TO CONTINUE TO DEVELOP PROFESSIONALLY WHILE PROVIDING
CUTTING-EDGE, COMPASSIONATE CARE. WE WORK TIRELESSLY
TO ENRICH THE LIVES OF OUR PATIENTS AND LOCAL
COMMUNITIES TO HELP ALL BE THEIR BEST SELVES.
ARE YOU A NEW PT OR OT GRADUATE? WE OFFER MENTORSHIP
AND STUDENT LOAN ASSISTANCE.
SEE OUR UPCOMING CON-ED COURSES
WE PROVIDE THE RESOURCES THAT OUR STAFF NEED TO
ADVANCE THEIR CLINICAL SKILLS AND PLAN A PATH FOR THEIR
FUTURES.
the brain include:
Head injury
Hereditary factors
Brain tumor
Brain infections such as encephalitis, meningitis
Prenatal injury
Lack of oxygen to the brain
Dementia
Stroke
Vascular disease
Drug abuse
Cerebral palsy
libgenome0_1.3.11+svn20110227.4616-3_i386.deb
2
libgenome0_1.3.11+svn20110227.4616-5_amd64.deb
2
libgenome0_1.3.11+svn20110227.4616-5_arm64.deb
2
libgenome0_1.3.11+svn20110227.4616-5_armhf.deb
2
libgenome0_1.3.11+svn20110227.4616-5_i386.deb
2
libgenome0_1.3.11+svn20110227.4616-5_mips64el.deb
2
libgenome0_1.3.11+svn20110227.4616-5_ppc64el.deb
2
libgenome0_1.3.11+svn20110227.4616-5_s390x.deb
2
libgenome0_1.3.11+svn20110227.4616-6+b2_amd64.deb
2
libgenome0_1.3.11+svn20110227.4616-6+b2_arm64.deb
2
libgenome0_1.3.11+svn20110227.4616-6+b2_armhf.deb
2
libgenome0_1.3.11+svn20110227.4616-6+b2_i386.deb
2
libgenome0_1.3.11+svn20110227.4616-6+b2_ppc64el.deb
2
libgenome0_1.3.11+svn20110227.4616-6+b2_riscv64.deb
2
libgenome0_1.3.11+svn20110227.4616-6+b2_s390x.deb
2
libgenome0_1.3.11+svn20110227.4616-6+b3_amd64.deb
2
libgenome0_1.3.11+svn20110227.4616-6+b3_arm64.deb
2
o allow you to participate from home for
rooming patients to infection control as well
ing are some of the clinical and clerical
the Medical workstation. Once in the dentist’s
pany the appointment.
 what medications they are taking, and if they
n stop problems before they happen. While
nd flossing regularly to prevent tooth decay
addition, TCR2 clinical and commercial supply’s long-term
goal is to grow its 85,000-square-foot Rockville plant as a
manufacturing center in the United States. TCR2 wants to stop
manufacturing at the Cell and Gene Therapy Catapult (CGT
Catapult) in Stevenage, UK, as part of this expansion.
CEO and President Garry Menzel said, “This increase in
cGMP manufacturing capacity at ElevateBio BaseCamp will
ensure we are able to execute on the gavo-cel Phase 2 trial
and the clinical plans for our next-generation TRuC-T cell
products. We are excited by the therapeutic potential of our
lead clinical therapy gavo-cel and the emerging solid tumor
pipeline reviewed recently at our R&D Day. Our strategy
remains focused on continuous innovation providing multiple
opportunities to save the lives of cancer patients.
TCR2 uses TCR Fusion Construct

──────────────────────────────

Every one of the entries must be printed exactly.

TO CONTINUE TO DEVELOP PROFESSIONALLY WHILE PROVIDING
CUTTING-EDGE, COMPASSIONATE CARE. WE WORK TIRELESSLY
TO ENRICH THE LIVES OF OUR PATIENTS AND LOCAL
COMMUNITIES TO HELP ALL BE THEIR BEST SELVES.
ARE YOU A NEW PT OR OT GRADUATE? WE OFFER MENTORSHIP
AND STUDENT LOAN ASSISTANCE.
SEE OUR UPCOMING CON-ED COURSES
WE PROVIDE THE RESOURCES THAT OUR STAFF NEED TO
ADVANCE THEIR CLINICAL SKILLS AND PLAN A PATH FOR THEIR
FUTURES.
the brain include:
Head injury
Hereditary factors
Brain tumor
Brain infections such as encephalitis, meningitis
Prenatal injury
Lack of oxygen to the brain
Dementia
Stroke
Vascular disease
Drug abuse
Cerebral palsy
libgenome0_1.3.11+svn20110227.4616-3_i386.deb
2
libgenome0_1.3.11+svn20110227.4616-5_amd64.deb
2
libgenome0_1.3.11+svn20110227.4616-5_arm64.deb
2
libgenome0_1.3.11+svn20110227.4616-5_armhf.deb
2
libgenome0_1.3.11+svn20110227.4616-5_i386.deb
2
libgenome0_1.3.11+svn20110227.4616-5_mips64el.deb
2
libgenome0_1.3.11+svn20110227.4616-5_ppc64el.deb
2
libgenome0_1.3.11+svn20110227.4616-5_s390x.deb
2
libgenome0_1.3.11+svn20110227.4616-6+b2_amd64.deb
2
libgenome0_1.3.11+svn20110227.4616-6+b2_arm64.deb
2
libgenome0_1.3.11+svn20110227.4616-6+b2_armhf.deb
2
libgenome0_1.3.11+svn20110227.4616-6+b2_i386.deb
2
libgenome0_1.3.11+svn20110227.4616-6+b2_ppc64el.deb
2
libgenome0_1.3.11+svn20110227.4616-6+b2_riscv64.deb
2
libgenome0_1.3.11+svn20110227.4616-6+b2_s390x.deb
2
libgenome0_1.3.11+svn20110227.4616-6+b3_amd64.deb
2
libgenome0_1.3.11+svn20110227.4616-6+b3_arm64.deb
2
o allow you to participate from home for
rooming patients to infection control as well
ing are some of the clinical and clerical
the Medical workstation. Once in the dentist’s
pany the appointment.
 what medications they are taking, and if they
n stop problems before they happen. While
nd flossing regularly to prevent tooth decay
addition, TCR2 clinical and commercial supply’s long-term
goal is to grow its 85,000-square-foot Rockville plant as a
manufacturing center in the United States. TCR2 wants to stop
manufacturing at the Cell and Gene Therapy Catapult (CGT
Catapult) in Stevenage, UK, as part of this expansion.
CEO and President Garry Menzel said, “This increase in
cGMP manufacturing capacity at ElevateBio BaseCamp will
ensure we are able to execute on the gavo-cel Phase 2 trial
and the clinical plans for our next-generation TRuC-T cell
products. We are excited by the therapeutic potential of our
lead clinical therapy gavo-cel and the emerging solid tumor
pipeline reviewed recently at our R&D Day. Our strategy
remains focused on continuous innovation providing multiple
opportunities to save the lives of cancer patients.
TCR2 uses TCR Fusion Construct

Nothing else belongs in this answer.